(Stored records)
━━━━━━━━━━━━━━━━━━━━━━━━━━━━━━

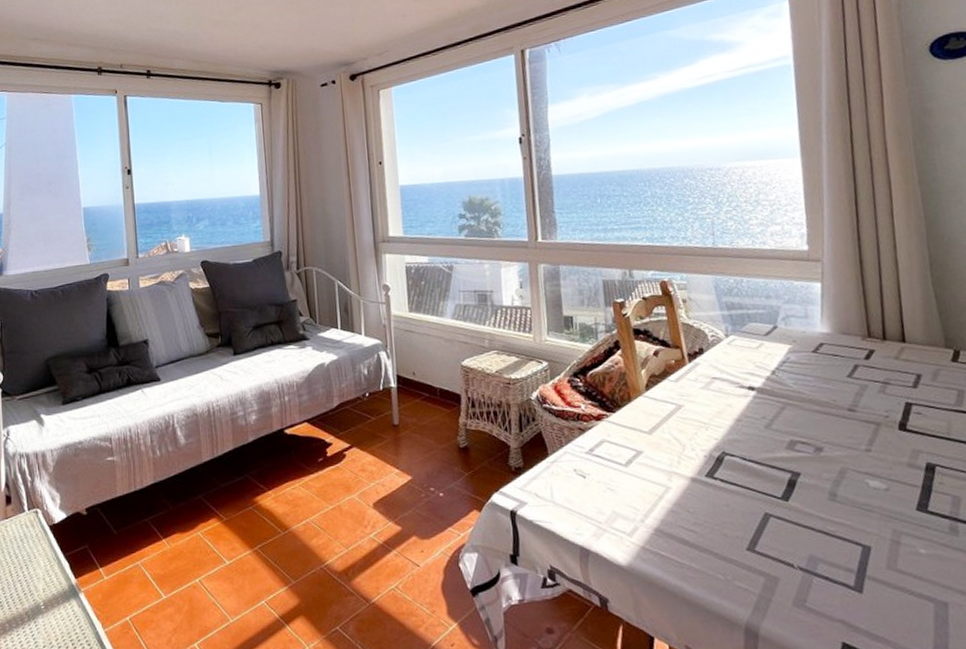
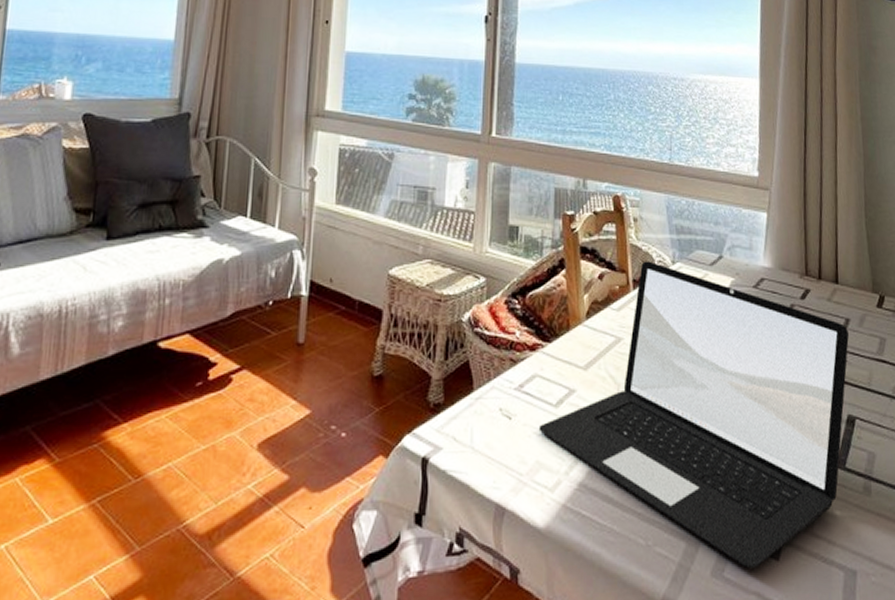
laptop: none [611,336,923,600] -> present [538,261,849,569]

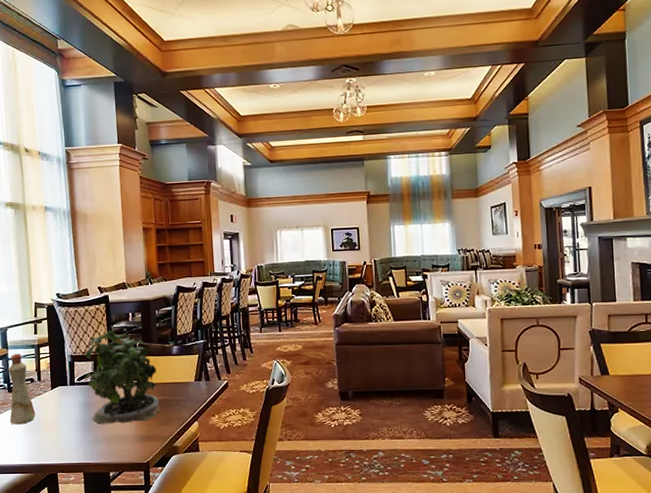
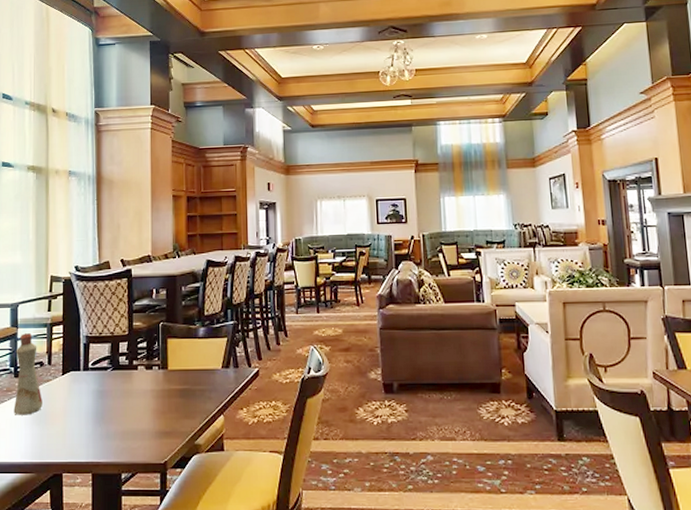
potted plant: present [84,328,161,424] -> none [100,307,183,416]

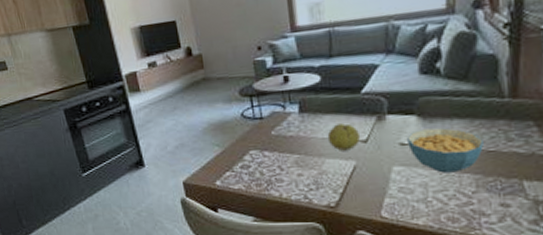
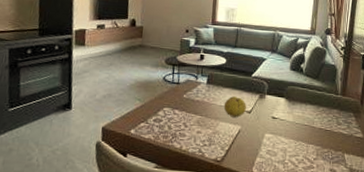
cereal bowl: present [407,128,484,173] -> none [277,109,324,143]

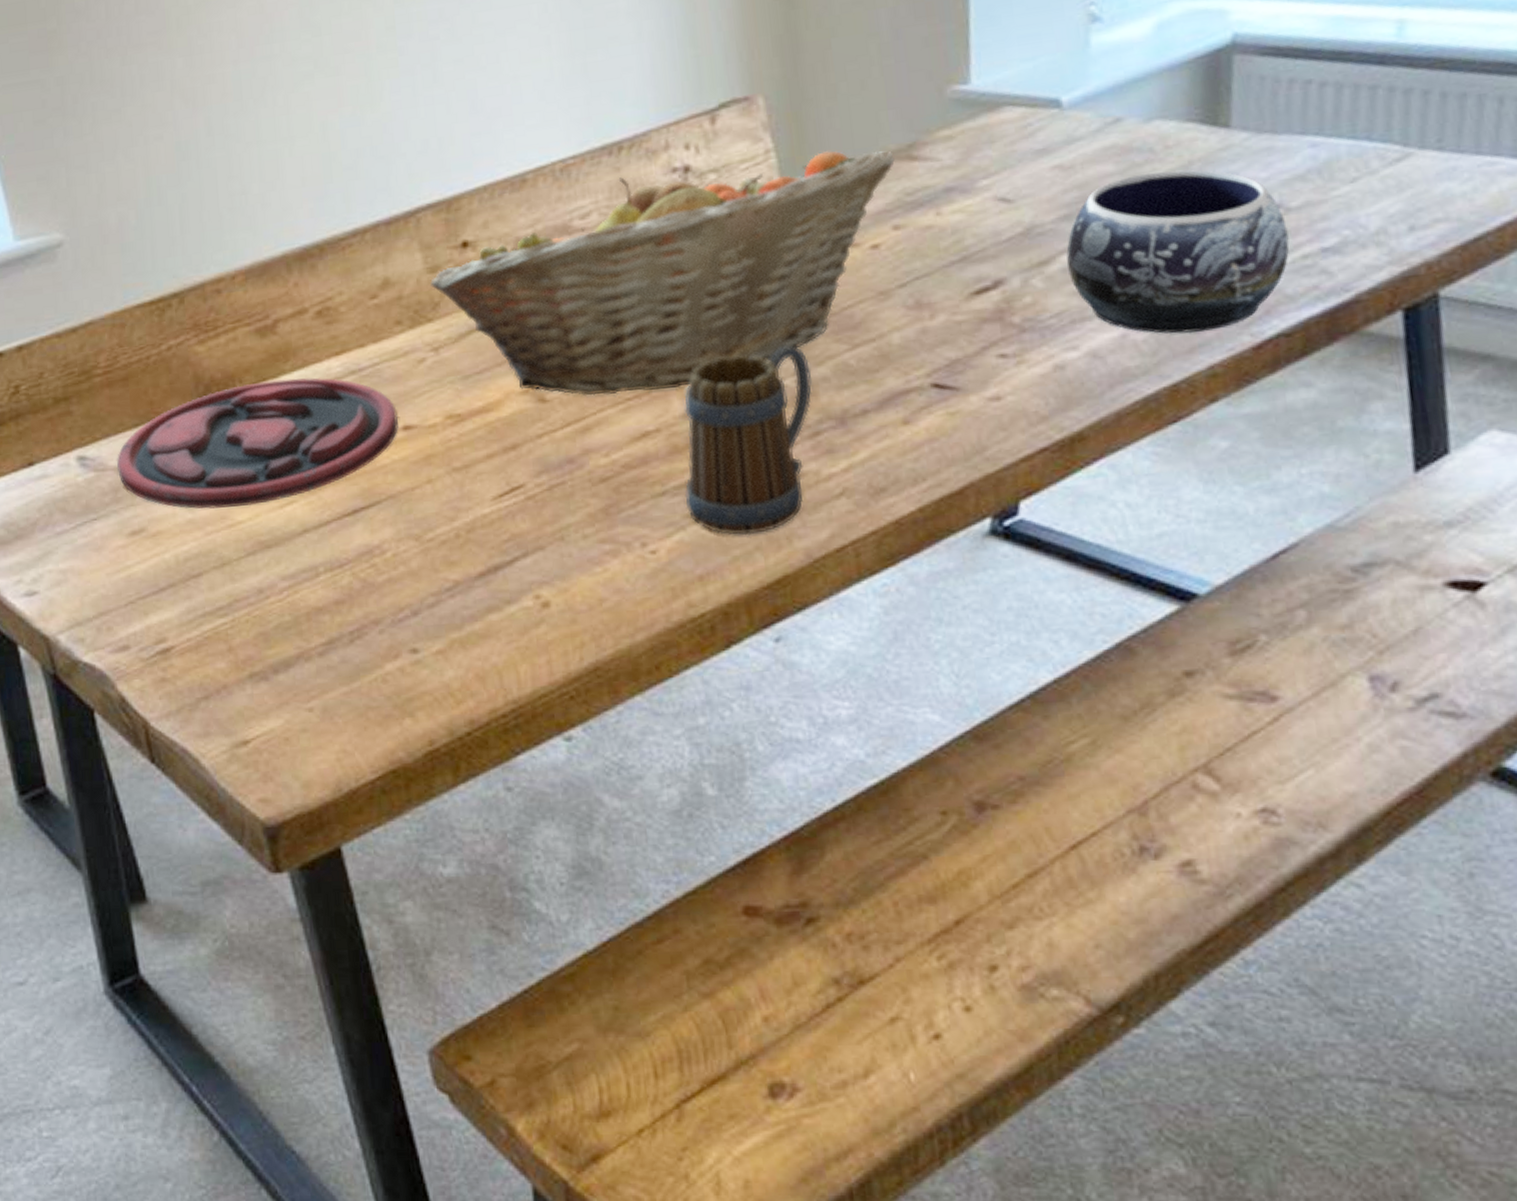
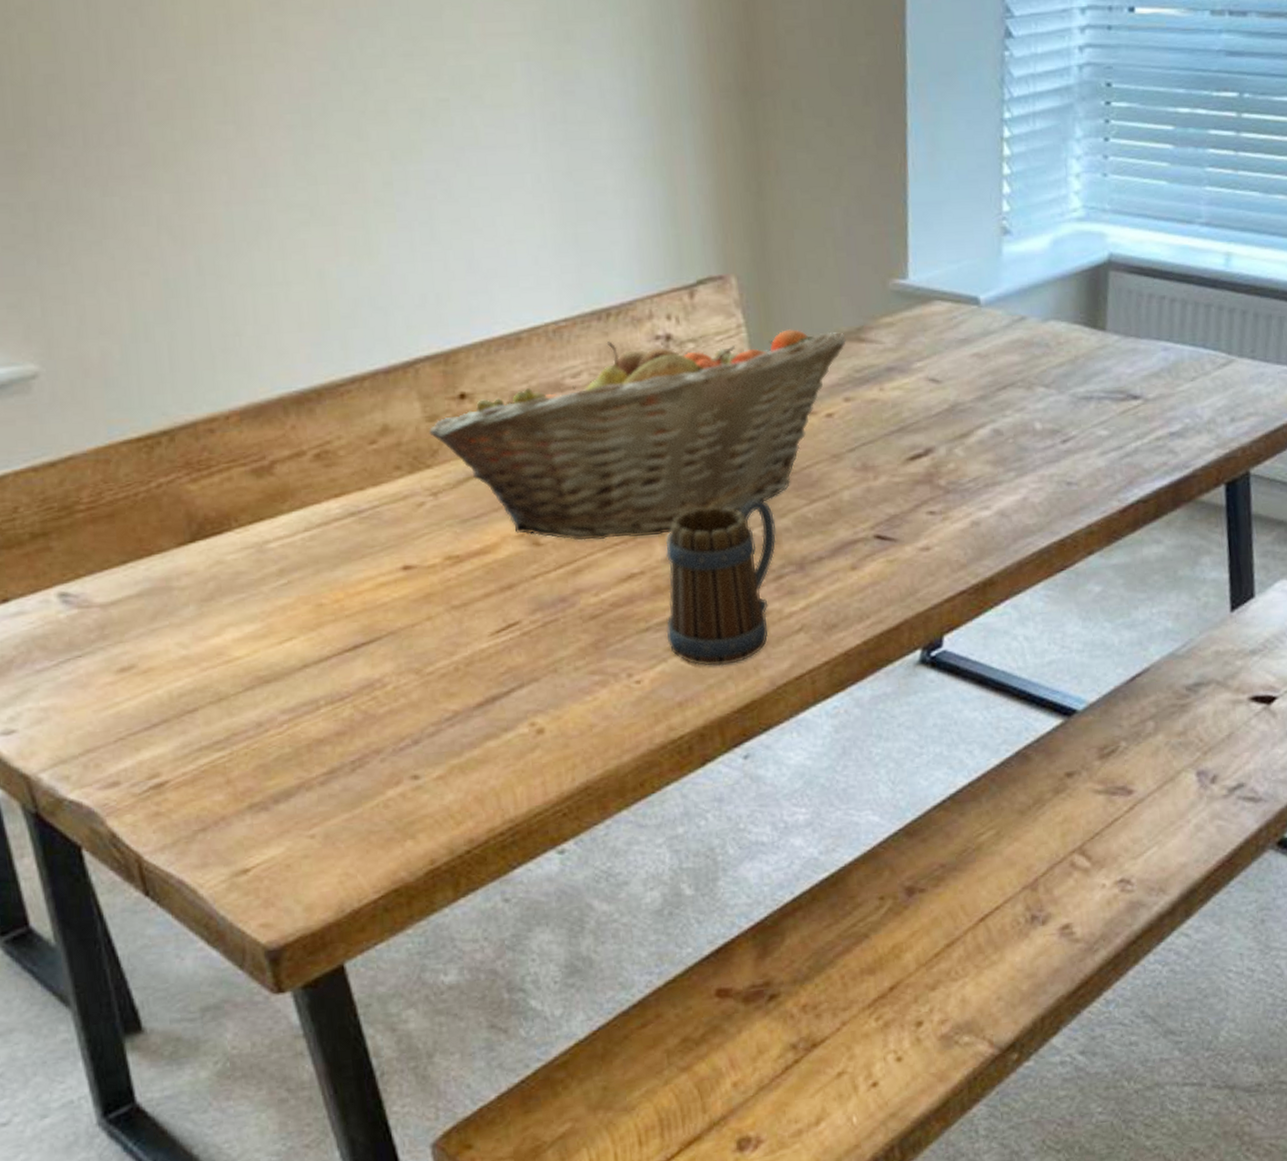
plate: present [116,377,398,509] -> none [102,518,398,646]
decorative bowl: present [1066,170,1290,334] -> none [982,363,1147,498]

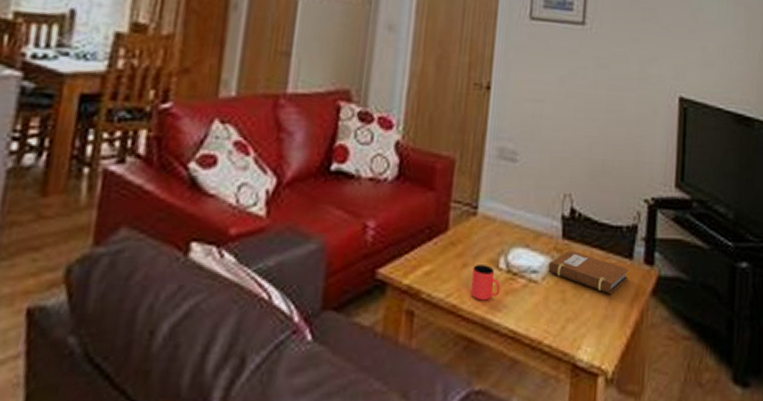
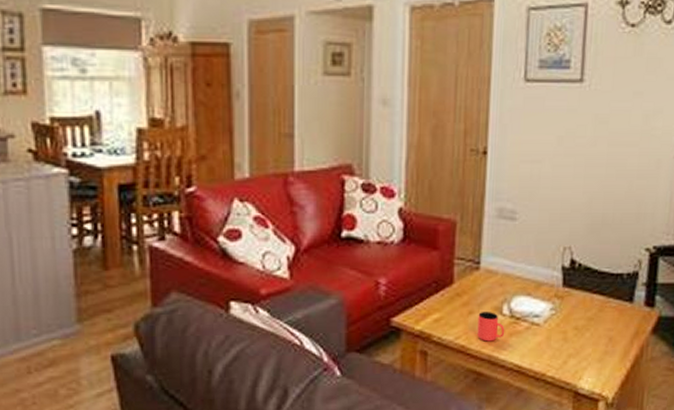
notebook: present [548,250,629,293] -> none [549,296,629,333]

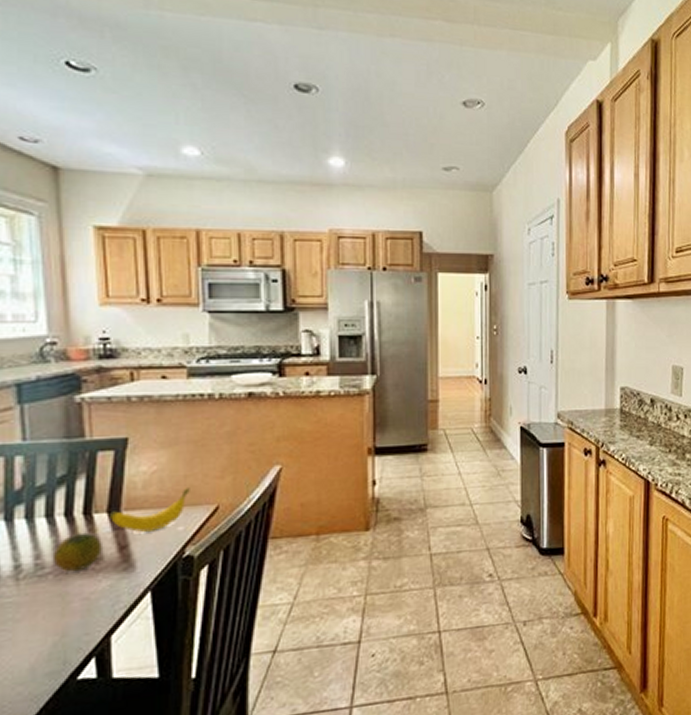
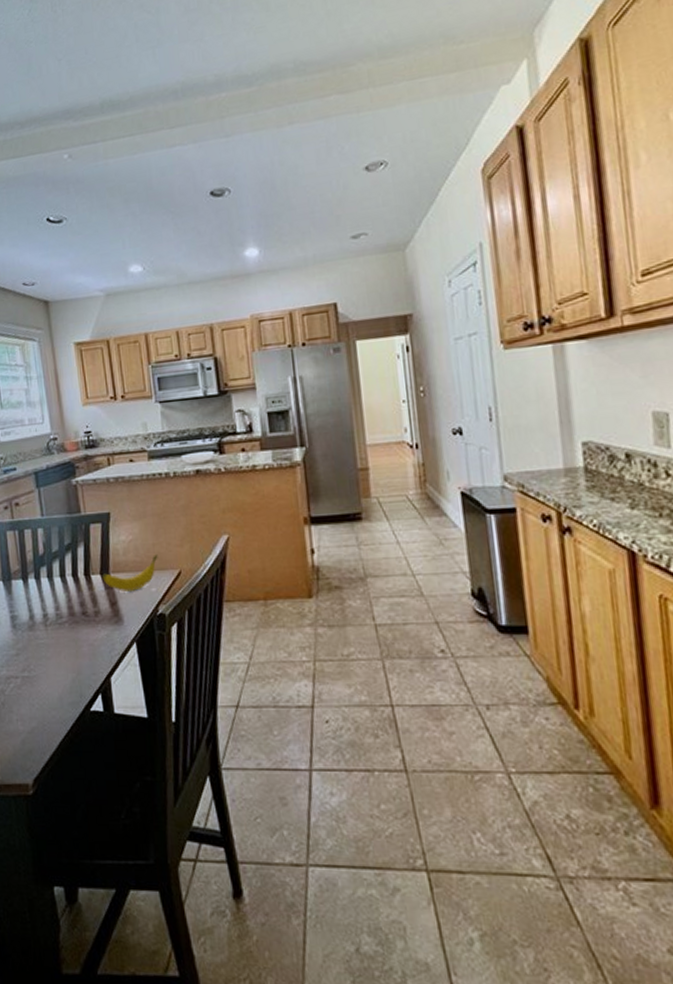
fruit: present [54,532,102,572] -> none [67,590,99,622]

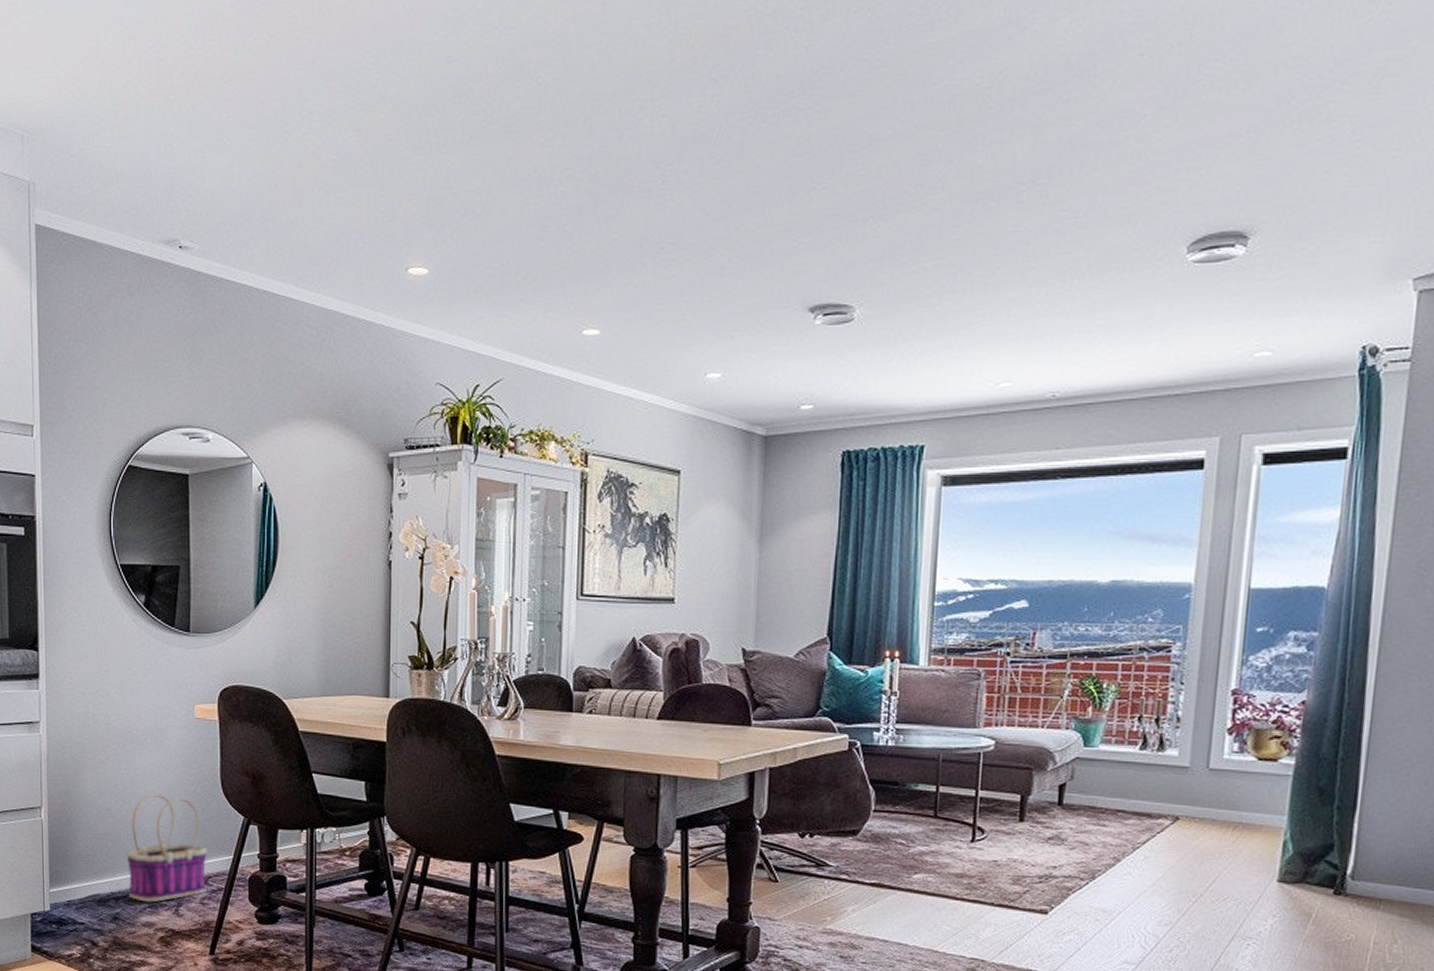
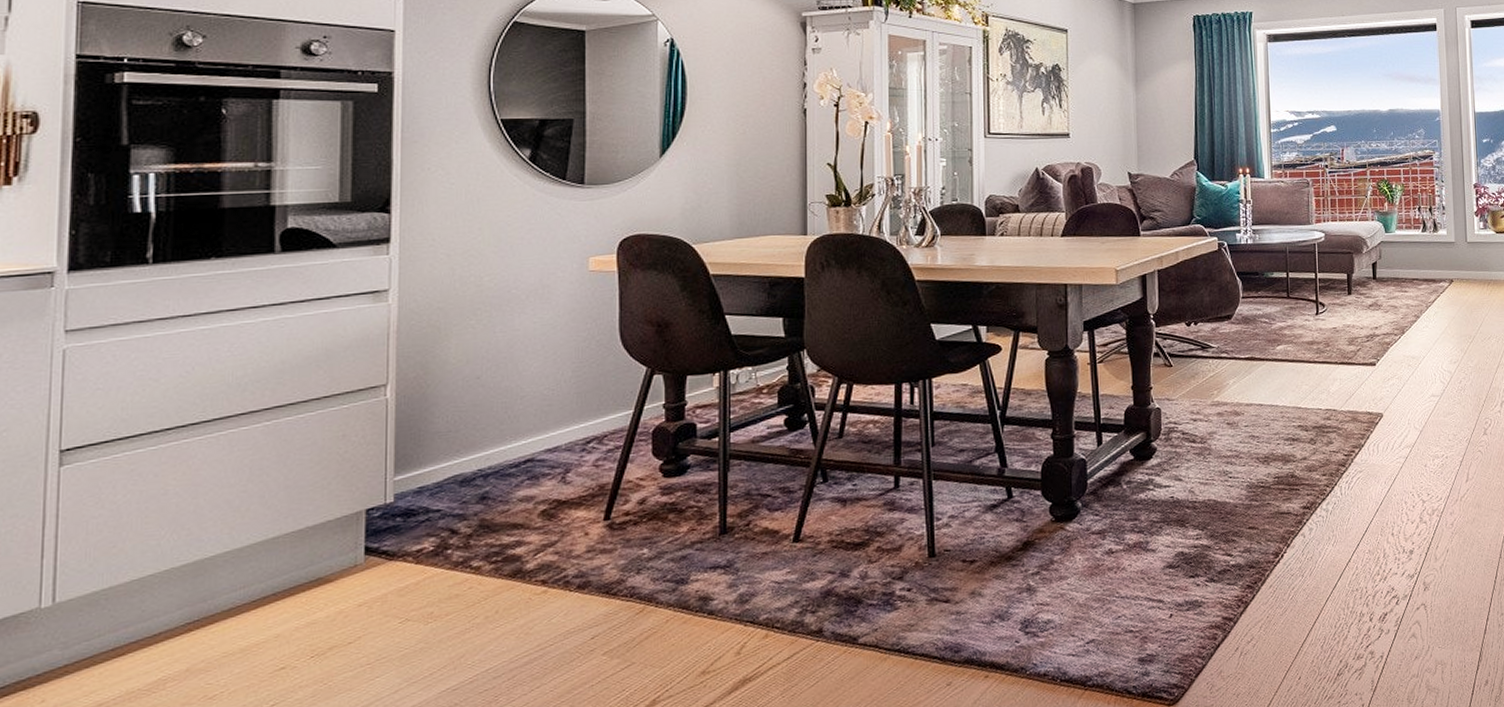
basket: present [126,793,207,903] -> none [499,354,602,475]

━━━━━━━━━━━━━━━━━━━━━━━━━━━━━━

WHAT YOU HAVE TO DO: Every line of the records above must reappear exactly, though the pictures must not.

WRITTEN ANSWER:
laptop: none [611,336,923,600] -> present [538,261,849,569]

potted plant: present [84,328,161,424] -> none [100,307,183,416]

cereal bowl: present [407,128,484,173] -> none [277,109,324,143]

plate: present [116,377,398,509] -> none [102,518,398,646]
decorative bowl: present [1066,170,1290,334] -> none [982,363,1147,498]

notebook: present [548,250,629,293] -> none [549,296,629,333]

fruit: present [54,532,102,572] -> none [67,590,99,622]

basket: present [126,793,207,903] -> none [499,354,602,475]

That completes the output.